_Job item_: Line by line, set down the records below from the first line through the line containing "Sl. 10. लभ - Chár". Omit the pictures.

_Records shown_:
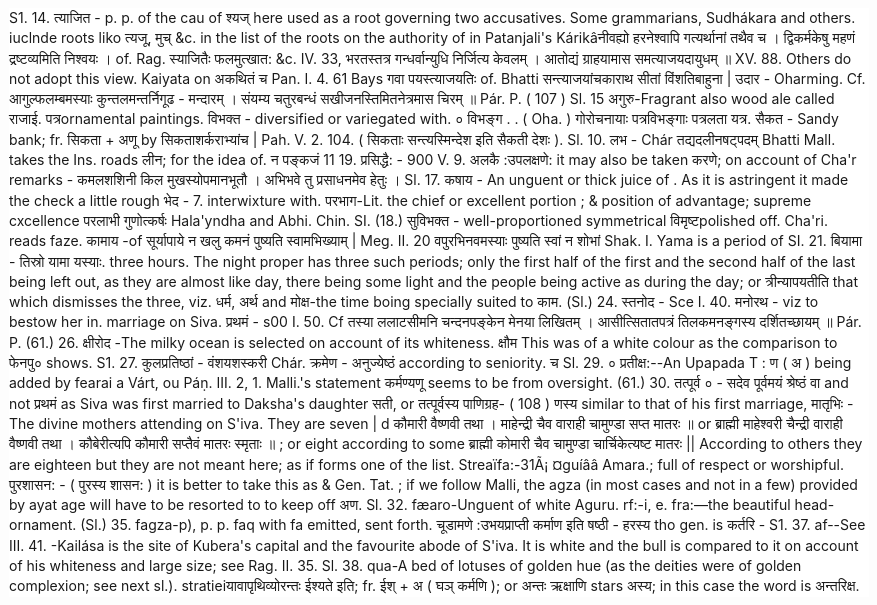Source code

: S1. 14. त्याजित - p. p. of the cau of श्यज् here used as a root governing two accusatives. Some grammarians, Sudhákara and others. iuclnde roots liko त्यजू, मुच् &c. in the list of the roots on the authority of in Patanjali's Kárikâनीवह्यो हरनेश्वापि गत्यर्थानां तथैव च । द्विकर्मकेषु महणं द्रष्टव्यमिति निश्वयः । of. Rag. स्याजितैः फलमुत्खात: &c. IV. 33, भरतस्तत्र गन्धर्वान्युधि निर्जित्य केवलम् । आतोद्यं ग्राहयामास समत्याजयदायुधम् ॥ XV. 88. Others do not adopt this view. Kaiyata on अकथितं च Pan. I. 4. 61 Bays गवा पयस्त्याजयतिः of. Bhatti सन्त्याजयांचकाराथ सीतां विंशतिबाहुना | उदार - Oharming. Cf. आगुल्फलम्बमस्याः कुन्तलमन्तर्निगूढ - मन्दारम् । संयम्य चतुरबन्धं सखीजनस्तिमितनेत्रमास चिरम् ॥ Pár. P. 
( 107 ) 
Sl. 15 अगुरु-Fragrant also wood ale called राजाई. पत्रornamental paintings. विभक्त - diversified or variegated with. ० विभङ्ग . . ( Oha. ) गोरोचनायाः पत्रविभङ्गाः पत्रलता यत्र. सैकत - Sandy bank; fr. सिकता + अणू by सिकताशर्कराभ्यांच | Pah. V. 2. 104. ( सिकताः सन्त्यस्मिन्देश इति सैकती देशः ). 
Sl. 10. लभ - Chár तद्यदलीनषट्पदम् Bhatti Mall. takes the Ins. 
roads लीन; for the idea of. न पङ्कजं 11 19. प्रसिद्धै: - 900 V. 9. अलकै :उपलक्षणे: it may also be taken करणे; on account of Cha'r remarks - कमलशशिनी किल मुखस्योपमानभूतौ । अभिभवे तु प्रसाधनमेव हेतुः । 
Sl. 17. कषाय - An unguent or thick juice of . As it is astringent it made the check a little rough भेद - 7. interwixture with. परभाग-Lit. the chief or excellent portion ; & position of advantage; supreme cxcellence परलाभी गुणोत्कर्षः Hala'yndha and Abhi. Chin. 
SI. 
(18.) सुविभक्त - well-proportioned symmetrical विमृष्टpolished off. Cha'ri. reads faze. कामाय -of सूर्यापाये न खलु कमनं पुष्यति स्वामभिख्याम् | Meg. II. 20 वपुरभिनवमस्याः पुष्यति स्वां न शोभां Shak. I. 
Yama is a period of 
SI. 21. बियामा - तिस्रो यामा यस्याः. three hours. The night proper has three such periods; only the first half of the first and the second half of the last being left out, as they are almost like day, there being some light and the people being active as during the day; or त्रीन्यापयतीति that which dismisses the three, viz. धर्म, अर्थ and मोक्ष-the time boing specially suited to काम. 
(Sl.) 24. स्तनोद - Sce I. 40. मनोरथ - viz to bestow her in. marriage on Siva. प्रथमं - s00 I. 50. Cf तस्या ललाटसीमनि चन्दनपङ्केन मेनया लिखितम् । आसीत्सितातपत्रं तिलकमनङ्गस्य दर्शितच्छायम् ॥ Pár. P. 
(61.) 26. क्षीरोद -The milky ocean is selected on account of its whiteness. क्षौम This was of a white colour as the comparison to फेनपु० shows. 
S1. 27. कुलप्रतिष्ठां - वंशयशस्करी Chár. क्रमेण - अनुज्येष्ठं according to seniority. 
च 
Sl. 29. ० प्रतीक्ष:--An Upapada T : ण ( अ ) being added by fearai a Várt, ou Páṇ. III. 2, 1. Malli.'s statement कर्मण्यणू seems to be from oversight. 
(61.) 30. तत्पूर्व ० - सदेव पूर्वमयं श्रेष्ठं वा and not प्रथमं as Siva was first married to Daksha's daughter सती, or तत्पूर्वस्य पाणिग्रह- 
( 108 ) 
णस्य similar to that of his first marriage, मातृभिः -The divine mothers attending on S'iva. They are seven 
| 
d कौमारी वैष्णवी तथा । माहेन्द्री चैव वाराही चामुण्डा सप्त मातरः ॥ or ब्राह्मी माहेश्वरी चैन्द्री वाराही वैष्णवी तथा । कौबेरीत्यपि कौमारी सप्तैवं मातरः स्मृताः ॥ ; or eight according to some ब्राह्मी कोमारी चैव चामुण्डा चार्चिकेत्यष्ट मातरः || According to others they are eighteen but they are not meant here; as if forms one of the list. Streaïfa:-31Ã¡ ¤guíââ Amara.; full of respect or worshipful. पुरशासन: - ( पुरस्य शासन: ) it is better to take this as & Gen. Tat. ; if we follow Malli, the agza (in most cases and not in a few) provided by ayat age will have to be resorted to to keep off अण. 
Sl. 32. fæaro-Unguent of white Aguru. rf:-i, e. fra:—the beautiful head-ornament. 
(Sl.) 35. fagza-p), p. p. faq with fa emitted, sent forth. चूडामणे :उभयप्राप्ती कर्माण इति षष्ठी - हरस्य tho gen. is कर्तरि - 
S1. 37. af--See III. 41. 
-Kailása is the site 
of Kubera's capital and the favourite abode of S'iva. It is white and the bull is compared to it on account of his whiteness and large size; see Rag. II. 35. 
Sl. 38. qua-A bed of lotuses of golden hue (as the deities were of golden complexion; see next sl.). stratieiयावापृथिव्योरन्तः ईश्यते इति; fr. ईश् + अ ( घञ् कर्मणि ); or अन्तः ऋक्षाणि stars अस्य; in this case the word is अन्तरिक्ष. 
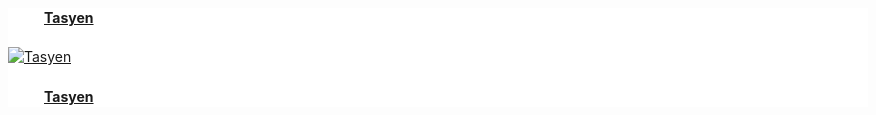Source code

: </div>

</div>

<div class="reactionsBar js-reactionsList">

</div>

<div class="js-historyTarget message-historyTarget toggleTarget" data-href="trigger-href">

</div>

</div>

</div>

</div>

<span id="post-3355647" class="u-anchorTarget"></span>

<div class="message-inner">

<div class="message-cell message-cell--user">

<div class="section message-user">

<div class="message-userDetails name-above-avatar">

#### <span class="vindit-rank-icon" style="padding: 0 36px; min-height: 19px; background: url(/data/rarank-files/1-3.png?1665598739) no-repeat center left; background-size: 31px 19px">[<span>Tasyen</span>](/members/tasyen.194042/)</span>

</div>

<div class="message-avatar">

<div class="message-avatar-wrapper">

[![Tasyen](/data/avatars/m/194/194042.jpg?1484672291)](/members/tasyen.194042/)

</div>

</div>

<div class="message-userDetails">

#### <span class="vindit-rank-icon" style="padding: 0 36px; min-height: 19px; background: url(/data/rarank-files/1-3.png?1665598739) no-repeat center left; background-size: 31px 19px">[<span>Tasyen</span>](/members/tasyen.194042/)</span>

</div>

<div class="experience-bar lvf_30 lv_35" data-xf-init="tooltip" title="12,004 / 12,250 EXP">

<div class="progress-container">

<div class="progress" style="width: 64.34%">

</div>

</div>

_Task solution_:
Source code

: S1. 14. त्याजित - p. p. of the cau of श्यज् here used as a root governing two accusatives. Some grammarians, Sudhákara and others. iuclnde roots liko त्यजू, मुच् &c. in the list of the roots on the authority of in Patanjali's Kárikâनीवह्यो हरनेश्वापि गत्यर्थानां तथैव च । द्विकर्मकेषु महणं द्रष्टव्यमिति निश्वयः । of. Rag. स्याजितैः फलमुत्खात: &c. IV. 33, भरतस्तत्र गन्धर्वान्युधि निर्जित्य केवलम् । आतोद्यं ग्राहयामास समत्याजयदायुधम् ॥ XV. 88. Others do not adopt this view. Kaiyata on अकथितं च Pan. I. 4. 61 Bays गवा पयस्त्याजयतिः of. Bhatti सन्त्याजयांचकाराथ सीतां विंशतिबाहुना | उदार - Oharming. Cf. आगुल्फलम्बमस्याः कुन्तलमन्तर्निगूढ - मन्दारम् । संयम्य चतुरबन्धं सखीजनस्तिमितनेत्रमास चिरम् ॥ Pár. P. 
( 107 ) 
Sl. 15 अगुरु-Fragrant also wood ale called राजाई. पत्रornamental paintings. विभक्त - diversified or variegated with. ० विभङ्ग . . ( Oha. ) गोरोचनायाः पत्रविभङ्गाः पत्रलता यत्र. सैकत - Sandy bank; fr. सिकता + अणू by सिकताशर्कराभ्यांच | Pah. V. 2. 104. ( सिकताः सन्त्यस्मिन्देश इति सैकती देशः ). 
Sl. 10. लभ - Chár तद्यदलीनषट्पदम् Bhatti Mall. takes the Ins. 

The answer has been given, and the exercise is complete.